ONNX序列化为TRT模型的整个流程可以用下图表示
使用C++的API进行开发时,需要引入头文件NvInfer以及NvOnnxParser,C++的接口都是通过I开头的的接口类定义的,如ILogger、IBuilder等。
#include “NvInfer.h”
#include “NvOnnxParser.h”
using namespace nvonnxparser;
using namespace nvinfer1;
创建构建器之前有两种方式实例化ILogger:
1、引用tensorrtx的logging.h,使用其中的Logger
#include "logging.h"
static Logger gLogger;
IBuilder* builder = createInferBuilder(gLogger);
2、继承ILogger,实例化接口
class Logger : public ILogger
{
void log(Severity severity, const char* msg) noexcept override
{
if (severity <= Severity::kWARNING)
std::cout << msg << std::endl;
}
} logger;
IBuilder* builder = createInferBuilder(gLogger);
创建构建器后,需要创建网络定义来进行模型优化:
INetworkDefinition *network = builder->createNetworkV2(0U); //是0U还是1u需视情况而定
创建onnx的解析器来进行网络定义的填充,并读取模型文件并处理是否存在错误。
IParser* parser = createParser(*network, gLogger);
parser->parseFromFile(onnx_path, static_cast<int32_t>(ILogger::Severity::kWARNING));
for (int32_t i = 0; i < parser->getNbErrors(); ++i)
{
std::cout << parser->getError(i)->desc() << std::endl;
}
std::cout << "successfully parse the onnx model" << std::endl;
IBuilderConfig *config = builder->createBuilderConfig();
builder->setMaxBatchSize(maxBatchSize);
config->setMaxWorkspaceSize(1 << 20);
auto profile = builder->createOptimizationProfile();
auto input_tensor = network->getInput(0);
auto input_dims = input_tensor->getDimensions();
input_dims.d[0] = 1;
profile->setDimensions(input_tensor->getName(), nvinfer1::OptProfileSelector::kMIN, input_dims);
profile->setDimensions(input_tensor->getName(), nvinfer1::OptProfileSelector::kOPT, input_dims);
input_dims.d[0] = batchSize;
profile->setDimensions(input_tensor->getName(), nvinfer1::OptProfileSelector::kMAX, input_dims);
config->addOptimizationProfile(profile);
#ifdef USE_FP16
config->setFlag(BuilderFlag::kFP16);
#endif
#ifdef USE_INT8
config->setFlag(BuilderFlag::kINT8);
#endif
ICudaEngine* engine = builder->buildEngineWithConfig(*network, *config);
assert(engine != nullptr);
(*modelStream) = engine->serialize();
assert(modelStream != nullptr);
std::ofstream p(engine_path, std::ios::binary);
if (!p)
{
std::cerr << "could not open plan output file" << std::endl;
return -1;
}
p.write(reinterpret_cast<const char*>(modelStream->data()), modelStream->size());
modelStream->destroy();
onnx转换为engine并序列化后,可以减少构建和优化模型的时间,如下图所示,从序列化的engine读取开始完成整个推理过程。
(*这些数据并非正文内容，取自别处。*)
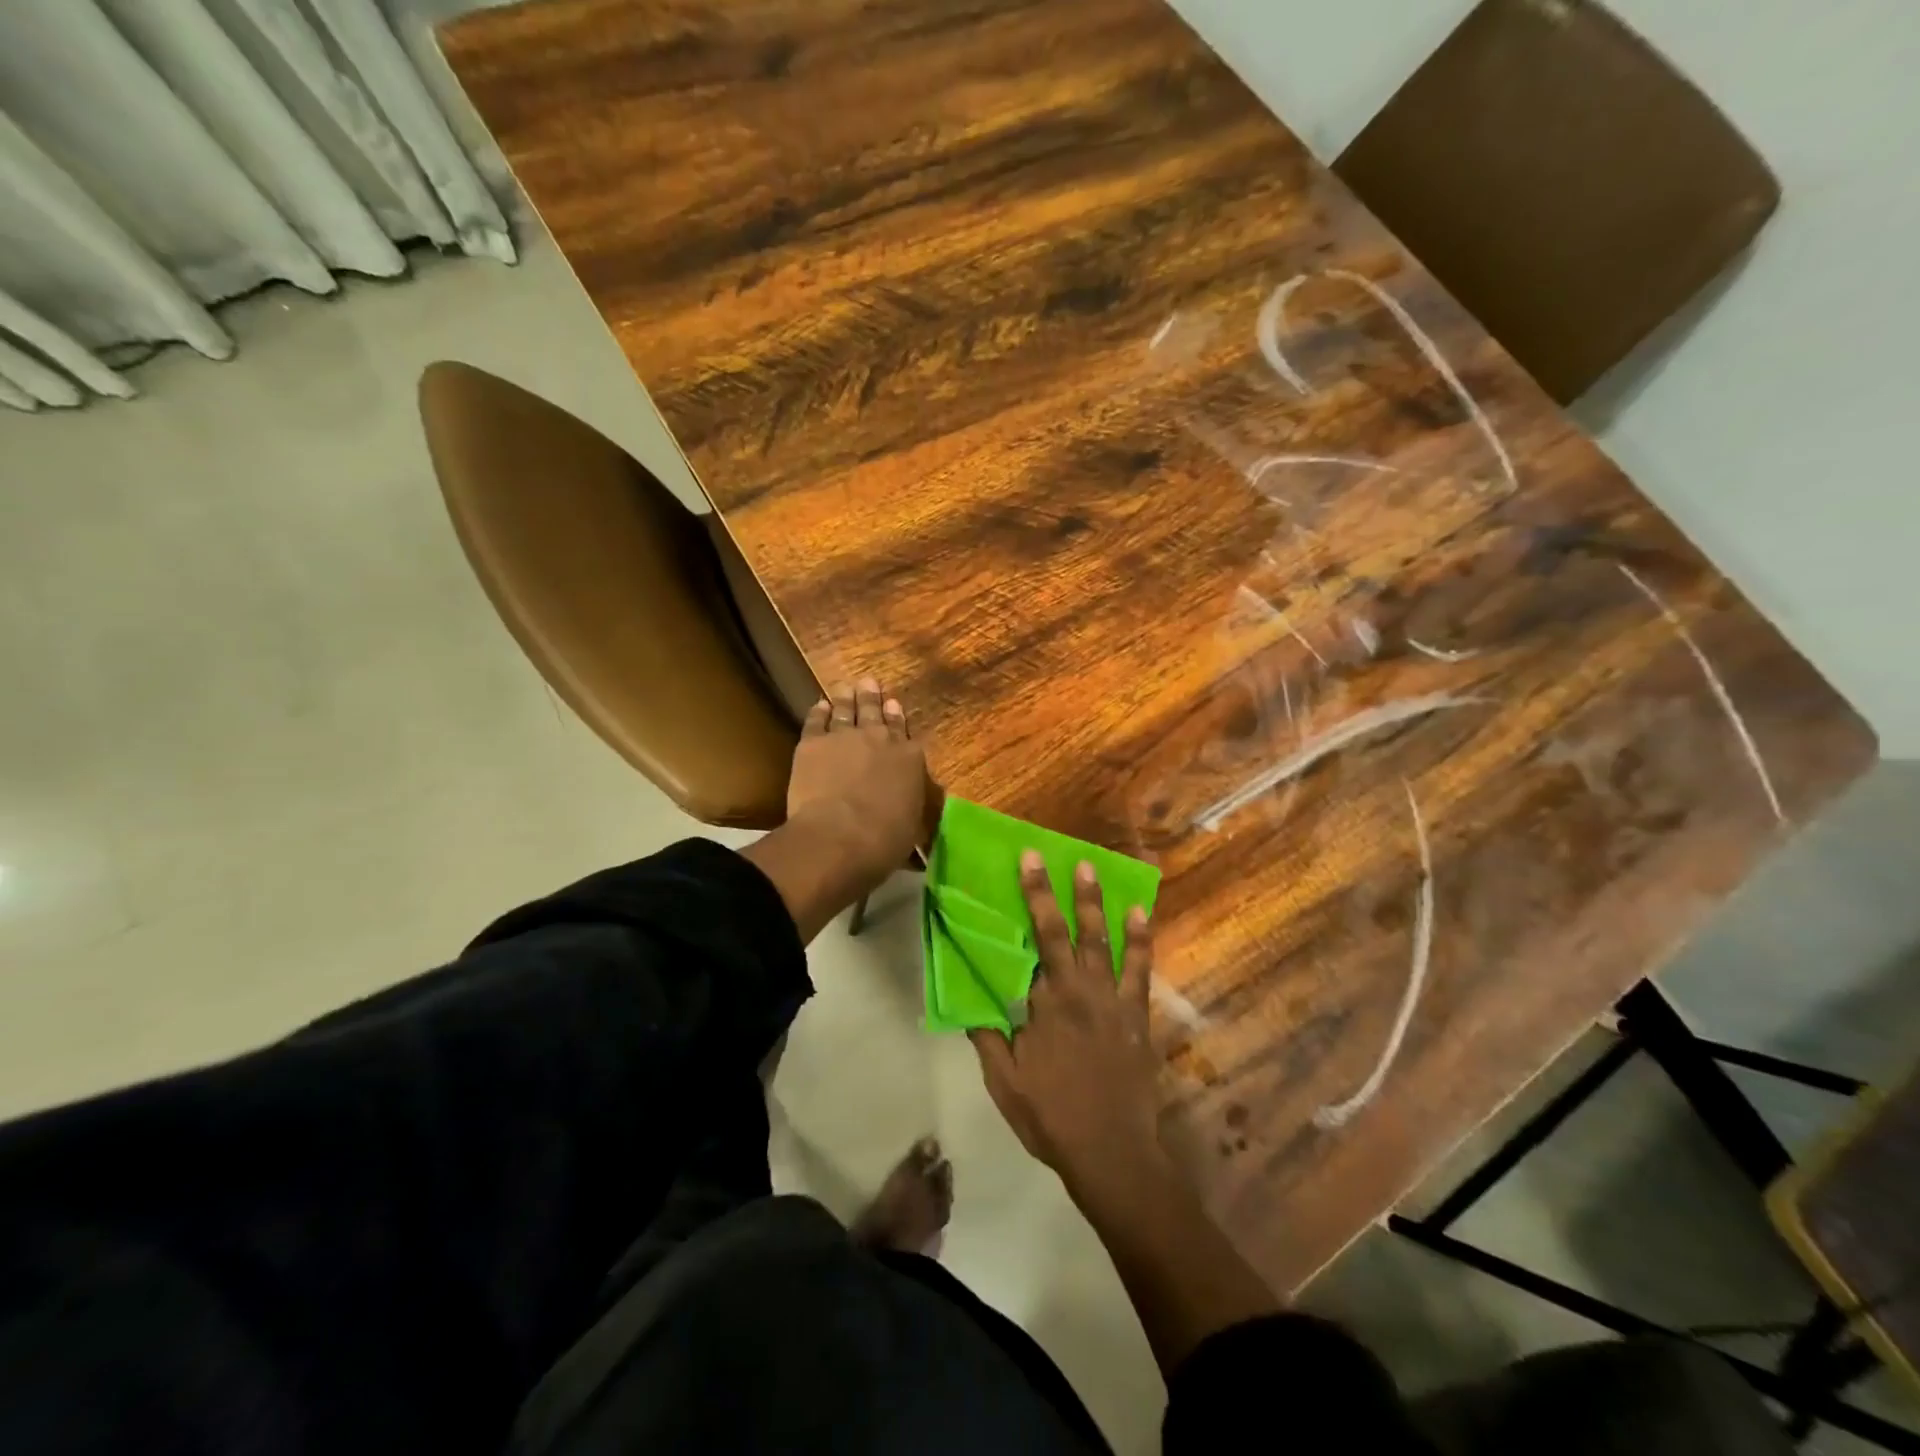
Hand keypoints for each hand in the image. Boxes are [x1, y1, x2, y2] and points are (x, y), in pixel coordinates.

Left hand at [786, 679, 931, 890]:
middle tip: (868, 682)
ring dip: (846, 697)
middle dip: (872, 697)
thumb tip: (908, 807)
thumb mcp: (912, 826)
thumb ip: (909, 805)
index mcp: (909, 759)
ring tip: (846, 686)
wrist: (839, 837)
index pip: (904, 731)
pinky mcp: (812, 744)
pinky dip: (818, 711)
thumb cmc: (884, 841)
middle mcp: (880, 739)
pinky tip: (819, 705)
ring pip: (845, 710)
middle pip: (875, 712)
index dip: (897, 718)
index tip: (893, 704)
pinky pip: (815, 720)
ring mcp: (844, 737)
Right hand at [971, 852, 1161, 1195]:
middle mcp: (1082, 990)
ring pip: (1107, 941)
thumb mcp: (1005, 1081)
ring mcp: (1115, 1001)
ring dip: (1100, 904)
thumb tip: (969, 1001)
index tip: (1028, 861)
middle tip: (1059, 856)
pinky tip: (1141, 916)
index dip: (1032, 896)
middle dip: (1061, 890)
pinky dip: (1141, 941)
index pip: (1036, 938)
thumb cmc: (1052, 1116)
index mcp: (1047, 1002)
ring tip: (1095, 870)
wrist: (1112, 1152)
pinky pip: (1141, 970)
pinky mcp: (1138, 1016)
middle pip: (1069, 930)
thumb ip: (988, 1037)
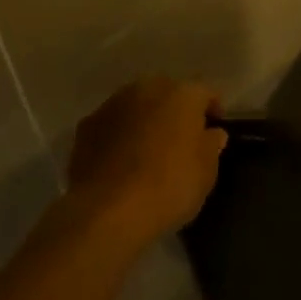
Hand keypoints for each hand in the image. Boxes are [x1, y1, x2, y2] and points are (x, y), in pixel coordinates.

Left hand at [66, 78, 225, 248]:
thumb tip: (212, 133)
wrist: (107, 210)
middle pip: (167, 93)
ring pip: (136, 106)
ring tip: (148, 150)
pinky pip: (112, 125)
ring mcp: (112, 105)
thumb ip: (211, 145)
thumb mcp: (207, 172)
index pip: (205, 92)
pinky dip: (119, 136)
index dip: (212, 109)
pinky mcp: (86, 126)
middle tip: (181, 139)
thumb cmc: (169, 186)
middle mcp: (146, 89)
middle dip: (175, 110)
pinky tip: (121, 162)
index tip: (215, 129)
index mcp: (182, 94)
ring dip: (145, 120)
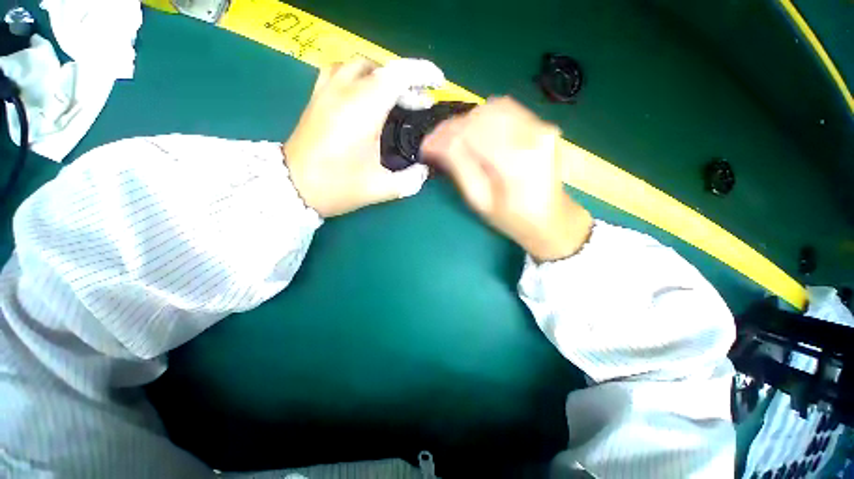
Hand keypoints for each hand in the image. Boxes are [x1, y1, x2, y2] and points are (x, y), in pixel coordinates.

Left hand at [284, 59, 443, 217]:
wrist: (293, 188)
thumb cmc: (337, 186)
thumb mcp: (379, 188)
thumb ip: (408, 180)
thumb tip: (423, 172)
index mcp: (363, 110)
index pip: (397, 75)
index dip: (421, 73)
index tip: (438, 83)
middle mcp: (344, 92)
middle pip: (381, 70)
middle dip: (406, 83)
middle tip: (418, 104)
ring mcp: (326, 92)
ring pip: (359, 66)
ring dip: (382, 77)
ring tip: (394, 98)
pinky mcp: (316, 98)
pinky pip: (340, 72)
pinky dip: (359, 78)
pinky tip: (364, 97)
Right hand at [422, 97, 592, 261]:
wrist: (551, 219)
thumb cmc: (512, 218)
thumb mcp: (480, 200)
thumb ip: (459, 167)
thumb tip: (437, 144)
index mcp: (515, 160)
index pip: (471, 132)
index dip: (443, 136)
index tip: (426, 146)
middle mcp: (531, 134)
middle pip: (481, 115)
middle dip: (452, 127)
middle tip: (435, 143)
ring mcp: (540, 126)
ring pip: (492, 107)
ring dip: (467, 120)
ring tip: (452, 138)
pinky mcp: (541, 125)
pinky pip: (507, 109)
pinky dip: (484, 118)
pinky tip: (474, 133)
读取序列化的模型,存放在trtModelstream中。
size_t size{ 0 };
std::ifstream file(engine_path, std::ios::binary);
if (file.good()) {
file.seekg(0, file.end);
size = file.tellg();
file.seekg(0, file.beg);
trtModelStream = new char[size];
assert(trtModelStream);
file.read(trtModelStream, size);
file.close();
通过logger创建runtime
IRuntime* runtime = createInferRuntime(gLogger);
assert(runtime != nullptr);
通过runtime解析trtModelstream,创建engine
ICudaEngine* engine = runtime->deserializeCudaEngine(trtModelStream, size, nullptr);
assert(engine != nullptr);
IExecutionContext* context = engine->createExecutionContext();
assert(context != nullptr);
runtime->destroy();
前处理
float* input_data = (float*)malloc(3 * input_h * input_w * sizeof(float));
int ImgCount = InputImage.size();
for (int b = 0; b < ImgCount; b++) {
cv::Mat img = InputImage.at(b);
int w = img.cols;
int h = img.rows;
int i = 0;
for (int row = 0; row < h; ++row) {
uchar* uc_pixel = img.data + row * img.step;
for (int col = 0; col < input_w; ++col) {
input_data[b * 3 * input_h * input_w + i] = (float)uc_pixel[2] / 255.0;
input_data[b * 3 * input_h * input_w + i + input_h * input_w] = (float)uc_pixel[1] / 255.0;
input_data[b * 3 * input_h * input_w + i + 2 * input_h * input_w] = (float)uc_pixel[0] / 255.0;
uc_pixel += 3;
++i;
}
}
}
前向推理
void doInference()
{
const ICudaEngine& engine = context.getEngine();
// Pointers to input and output device buffers to pass to engine.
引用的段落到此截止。